**What this task involves**
Take every line from the entries below that includes the word "Bridge" and copy it.

--- START ---

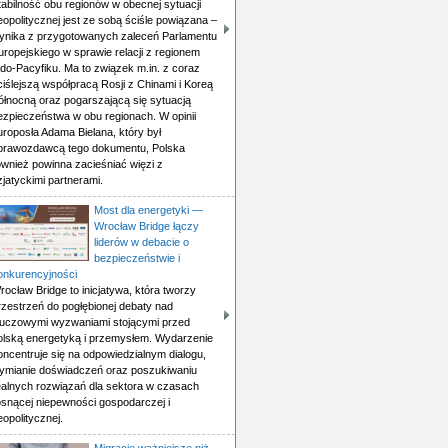
tabilność obu regionów w obecnej sytuacji
eopolitycznej jest ze sobą ściśle powiązana –
ynika z przygotowanych zaleceń Parlamentu
uropejskiego w sprawie relacji z regionem
ndo-Pacyfiku. Ma to związek m.in. z coraz
ciślejszą współpracą Rosji z Chinami i Koreą
ółnocną oraz pogarszającą się sytuacją
ezpieczeństwa w obu regionach. W opinii
uroposła Adama Bielana, który był
prawozdawcą tego dokumentu, Polska
ównież powinna zacieśniać więzi z
zjatyckimi partnerami.
Most dla energetyki —
Wrocław Bridge łączy
liderów w debacie o
bezpieczeństwie i
onkurencyjności
rocław Bridge to inicjatywa, która tworzy
rzestrzeń do pogłębionej debaty nad
luczowymi wyzwaniami stojącymi przed
olską energetyką i przemysłem. Wydarzenie
oncentruje się na odpowiedzialnym dialogu,
ymianie doświadczeń oraz poszukiwaniu
ealnych rozwiązań dla sektora w czasach
osnącej niepewności gospodarczej i
eopolitycznej.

--- END ---

**Result**
Wrocław Bridge łączy
rocław Bridge to inicjatywa, która tworzy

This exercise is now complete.